At that point we should have packed and gone back to Hahn. Insead, we just sent our bombs back there; now if there were nuclear alerts, we would fly to Hahn to load our bombs, then take off and fly to the target. Whoever approved that plan deserved to be stationed at Toul for life. To make it worse, tensions were really high with the French. We were limited to flying in a narrow corridor around our base, and Mirages flew real aggressive against some of our flights. On one occasion, the French actually dropped their wing tanks and our guys did, too, usually a sign of aerial combat. In the mood I was in, if I had been in the sky that day, I might have started a war."
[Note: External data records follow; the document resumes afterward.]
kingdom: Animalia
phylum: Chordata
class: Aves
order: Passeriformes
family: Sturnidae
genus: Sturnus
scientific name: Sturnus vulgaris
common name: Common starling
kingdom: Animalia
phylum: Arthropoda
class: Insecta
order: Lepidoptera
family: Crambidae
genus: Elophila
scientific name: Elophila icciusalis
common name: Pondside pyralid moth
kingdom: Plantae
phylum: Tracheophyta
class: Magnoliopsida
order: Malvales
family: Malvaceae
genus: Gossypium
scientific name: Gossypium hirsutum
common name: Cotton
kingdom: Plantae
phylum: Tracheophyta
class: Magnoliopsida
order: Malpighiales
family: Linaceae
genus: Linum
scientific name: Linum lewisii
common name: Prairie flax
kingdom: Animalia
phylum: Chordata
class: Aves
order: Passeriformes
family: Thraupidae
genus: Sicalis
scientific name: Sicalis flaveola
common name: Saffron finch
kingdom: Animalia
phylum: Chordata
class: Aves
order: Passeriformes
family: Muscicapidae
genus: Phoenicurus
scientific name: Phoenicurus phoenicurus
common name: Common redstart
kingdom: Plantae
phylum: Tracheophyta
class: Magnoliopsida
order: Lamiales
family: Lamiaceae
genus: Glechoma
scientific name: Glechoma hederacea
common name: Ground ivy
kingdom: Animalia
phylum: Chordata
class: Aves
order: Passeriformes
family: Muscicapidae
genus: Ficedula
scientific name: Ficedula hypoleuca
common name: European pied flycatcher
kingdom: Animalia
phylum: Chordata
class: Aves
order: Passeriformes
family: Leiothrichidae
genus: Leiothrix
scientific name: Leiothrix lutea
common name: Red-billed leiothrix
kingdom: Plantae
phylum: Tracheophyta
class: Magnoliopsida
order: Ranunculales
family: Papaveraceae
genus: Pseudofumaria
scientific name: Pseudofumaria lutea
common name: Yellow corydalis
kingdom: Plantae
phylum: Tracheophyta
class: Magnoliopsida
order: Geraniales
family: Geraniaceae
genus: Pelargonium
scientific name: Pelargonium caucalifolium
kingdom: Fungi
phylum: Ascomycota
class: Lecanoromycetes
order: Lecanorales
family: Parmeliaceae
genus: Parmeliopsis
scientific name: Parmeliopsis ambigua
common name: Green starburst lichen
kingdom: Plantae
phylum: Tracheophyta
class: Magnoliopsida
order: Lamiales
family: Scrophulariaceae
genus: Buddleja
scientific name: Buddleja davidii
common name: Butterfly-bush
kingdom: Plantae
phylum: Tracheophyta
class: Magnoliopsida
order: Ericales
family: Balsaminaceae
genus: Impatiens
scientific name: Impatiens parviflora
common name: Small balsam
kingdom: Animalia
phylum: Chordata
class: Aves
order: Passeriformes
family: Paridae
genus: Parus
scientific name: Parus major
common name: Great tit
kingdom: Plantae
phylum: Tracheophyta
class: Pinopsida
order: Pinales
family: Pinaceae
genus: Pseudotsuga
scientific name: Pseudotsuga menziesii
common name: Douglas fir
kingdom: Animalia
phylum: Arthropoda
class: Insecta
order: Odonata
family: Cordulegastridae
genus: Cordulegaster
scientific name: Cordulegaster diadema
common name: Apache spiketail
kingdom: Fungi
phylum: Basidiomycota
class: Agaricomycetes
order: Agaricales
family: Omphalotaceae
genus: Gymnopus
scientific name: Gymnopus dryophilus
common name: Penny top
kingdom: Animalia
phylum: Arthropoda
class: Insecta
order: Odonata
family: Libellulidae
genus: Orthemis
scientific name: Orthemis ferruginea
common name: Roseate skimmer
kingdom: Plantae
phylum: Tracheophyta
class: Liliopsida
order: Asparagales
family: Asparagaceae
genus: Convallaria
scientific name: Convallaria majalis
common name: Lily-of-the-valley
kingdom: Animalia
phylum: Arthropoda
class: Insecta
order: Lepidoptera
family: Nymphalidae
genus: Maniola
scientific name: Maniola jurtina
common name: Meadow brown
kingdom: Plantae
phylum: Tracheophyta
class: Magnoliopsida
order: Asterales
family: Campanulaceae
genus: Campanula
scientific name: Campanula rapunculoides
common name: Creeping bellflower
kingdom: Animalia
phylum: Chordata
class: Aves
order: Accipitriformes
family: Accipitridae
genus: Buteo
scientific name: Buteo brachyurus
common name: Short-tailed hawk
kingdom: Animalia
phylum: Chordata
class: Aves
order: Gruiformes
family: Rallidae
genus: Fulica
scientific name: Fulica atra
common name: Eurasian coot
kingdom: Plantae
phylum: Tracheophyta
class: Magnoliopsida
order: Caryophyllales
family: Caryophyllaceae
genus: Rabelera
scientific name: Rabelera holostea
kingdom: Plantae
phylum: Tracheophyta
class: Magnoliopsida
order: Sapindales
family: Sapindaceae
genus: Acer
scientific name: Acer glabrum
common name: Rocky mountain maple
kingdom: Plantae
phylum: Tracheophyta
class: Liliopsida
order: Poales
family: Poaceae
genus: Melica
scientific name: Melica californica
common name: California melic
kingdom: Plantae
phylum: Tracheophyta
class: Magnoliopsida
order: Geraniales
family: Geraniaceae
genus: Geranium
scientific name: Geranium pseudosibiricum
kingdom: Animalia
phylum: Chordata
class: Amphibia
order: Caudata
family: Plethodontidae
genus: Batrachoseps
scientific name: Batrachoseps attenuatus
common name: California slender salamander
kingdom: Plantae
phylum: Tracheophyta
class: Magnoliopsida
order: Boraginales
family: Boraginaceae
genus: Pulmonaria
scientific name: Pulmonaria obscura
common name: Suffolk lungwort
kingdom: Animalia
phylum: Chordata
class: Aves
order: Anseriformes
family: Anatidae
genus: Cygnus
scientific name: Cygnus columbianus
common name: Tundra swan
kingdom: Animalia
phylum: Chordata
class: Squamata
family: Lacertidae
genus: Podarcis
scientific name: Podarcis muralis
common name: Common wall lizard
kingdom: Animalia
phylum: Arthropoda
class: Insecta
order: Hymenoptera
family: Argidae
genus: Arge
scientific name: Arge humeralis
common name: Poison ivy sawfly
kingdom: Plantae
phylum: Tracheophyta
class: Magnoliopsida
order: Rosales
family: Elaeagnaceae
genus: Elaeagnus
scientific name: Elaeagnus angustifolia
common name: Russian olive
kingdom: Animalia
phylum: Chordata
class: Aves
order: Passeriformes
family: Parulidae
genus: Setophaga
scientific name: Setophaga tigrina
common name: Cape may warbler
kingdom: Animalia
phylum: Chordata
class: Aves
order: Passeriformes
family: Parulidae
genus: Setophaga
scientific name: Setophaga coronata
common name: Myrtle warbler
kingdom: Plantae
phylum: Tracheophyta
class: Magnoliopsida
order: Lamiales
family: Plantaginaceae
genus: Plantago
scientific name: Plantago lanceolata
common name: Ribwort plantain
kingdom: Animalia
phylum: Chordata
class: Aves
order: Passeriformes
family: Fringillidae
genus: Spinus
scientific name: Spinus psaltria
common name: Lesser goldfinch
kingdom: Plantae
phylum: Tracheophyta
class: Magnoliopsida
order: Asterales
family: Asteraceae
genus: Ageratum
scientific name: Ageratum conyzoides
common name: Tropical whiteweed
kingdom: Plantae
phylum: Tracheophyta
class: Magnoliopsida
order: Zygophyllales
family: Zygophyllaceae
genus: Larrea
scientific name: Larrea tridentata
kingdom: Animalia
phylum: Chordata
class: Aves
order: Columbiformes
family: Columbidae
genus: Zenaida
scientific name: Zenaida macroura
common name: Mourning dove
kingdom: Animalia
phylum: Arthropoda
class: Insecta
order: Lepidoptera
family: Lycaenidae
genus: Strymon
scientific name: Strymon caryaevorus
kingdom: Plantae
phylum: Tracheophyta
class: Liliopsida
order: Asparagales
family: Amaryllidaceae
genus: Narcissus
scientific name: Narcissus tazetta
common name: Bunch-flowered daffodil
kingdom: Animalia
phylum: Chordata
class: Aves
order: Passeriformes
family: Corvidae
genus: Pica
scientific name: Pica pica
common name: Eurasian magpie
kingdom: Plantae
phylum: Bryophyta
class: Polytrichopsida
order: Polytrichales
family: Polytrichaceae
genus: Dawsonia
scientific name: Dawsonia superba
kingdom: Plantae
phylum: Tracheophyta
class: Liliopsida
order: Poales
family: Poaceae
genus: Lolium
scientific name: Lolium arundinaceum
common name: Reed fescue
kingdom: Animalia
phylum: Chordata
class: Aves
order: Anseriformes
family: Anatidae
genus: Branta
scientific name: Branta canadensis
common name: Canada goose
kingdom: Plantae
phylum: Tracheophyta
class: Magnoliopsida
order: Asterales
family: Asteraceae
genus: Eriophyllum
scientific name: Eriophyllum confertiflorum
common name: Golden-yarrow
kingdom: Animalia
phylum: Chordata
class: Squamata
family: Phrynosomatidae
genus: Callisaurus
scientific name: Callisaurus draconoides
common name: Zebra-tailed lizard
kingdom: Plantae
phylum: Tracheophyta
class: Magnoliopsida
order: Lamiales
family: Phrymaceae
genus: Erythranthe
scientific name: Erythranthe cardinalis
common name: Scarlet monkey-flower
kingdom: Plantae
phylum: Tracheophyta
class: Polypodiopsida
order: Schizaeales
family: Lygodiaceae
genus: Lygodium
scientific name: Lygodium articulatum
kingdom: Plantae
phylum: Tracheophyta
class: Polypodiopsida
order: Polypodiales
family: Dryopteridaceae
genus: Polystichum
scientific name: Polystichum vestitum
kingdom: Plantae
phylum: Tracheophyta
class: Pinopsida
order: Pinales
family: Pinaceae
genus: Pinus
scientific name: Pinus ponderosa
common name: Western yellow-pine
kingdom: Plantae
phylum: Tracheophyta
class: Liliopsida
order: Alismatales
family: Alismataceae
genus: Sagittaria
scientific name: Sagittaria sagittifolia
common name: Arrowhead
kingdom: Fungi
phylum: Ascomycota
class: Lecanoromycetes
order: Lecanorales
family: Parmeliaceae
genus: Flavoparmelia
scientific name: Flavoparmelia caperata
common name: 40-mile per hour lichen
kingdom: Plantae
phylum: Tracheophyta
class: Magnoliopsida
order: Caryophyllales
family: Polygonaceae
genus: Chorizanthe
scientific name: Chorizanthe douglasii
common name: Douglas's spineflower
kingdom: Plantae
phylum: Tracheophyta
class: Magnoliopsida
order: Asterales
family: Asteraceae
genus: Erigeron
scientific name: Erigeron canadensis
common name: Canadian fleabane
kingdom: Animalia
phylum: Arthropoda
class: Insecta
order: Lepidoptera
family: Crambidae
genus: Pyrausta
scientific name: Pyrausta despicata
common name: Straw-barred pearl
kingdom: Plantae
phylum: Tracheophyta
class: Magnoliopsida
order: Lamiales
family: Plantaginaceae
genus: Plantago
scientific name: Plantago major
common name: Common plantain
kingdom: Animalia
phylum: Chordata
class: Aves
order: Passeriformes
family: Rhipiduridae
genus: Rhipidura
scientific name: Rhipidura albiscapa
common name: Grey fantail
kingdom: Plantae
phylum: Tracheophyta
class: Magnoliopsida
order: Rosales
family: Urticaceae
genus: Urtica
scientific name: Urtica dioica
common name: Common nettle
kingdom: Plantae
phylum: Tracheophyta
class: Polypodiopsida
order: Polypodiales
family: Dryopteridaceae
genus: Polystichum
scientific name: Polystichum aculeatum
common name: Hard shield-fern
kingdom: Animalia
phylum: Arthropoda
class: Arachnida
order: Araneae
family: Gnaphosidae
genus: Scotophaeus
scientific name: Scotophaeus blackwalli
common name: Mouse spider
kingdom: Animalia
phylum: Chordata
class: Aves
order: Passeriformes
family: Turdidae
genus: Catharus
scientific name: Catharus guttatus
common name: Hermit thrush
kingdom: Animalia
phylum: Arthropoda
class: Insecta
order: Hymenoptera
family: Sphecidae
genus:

The wing was to stay there until 1959, when it was ordered back to Hahn. Yeager, "...we suffered more than a year in the mud at Toul."




Going Stateside...


"But in spite of the bad conditions, I commanded the best performing squadron in the wing. I had come to Germany as a green and untried major and left France as a light colonel with good marks as a TAC squadron commander."

"Glennis wasn't thrilled going back to the wind and sand again." "Make it short and let's get back to Germany," she said. I agreed. But neither of us would bet on our chances."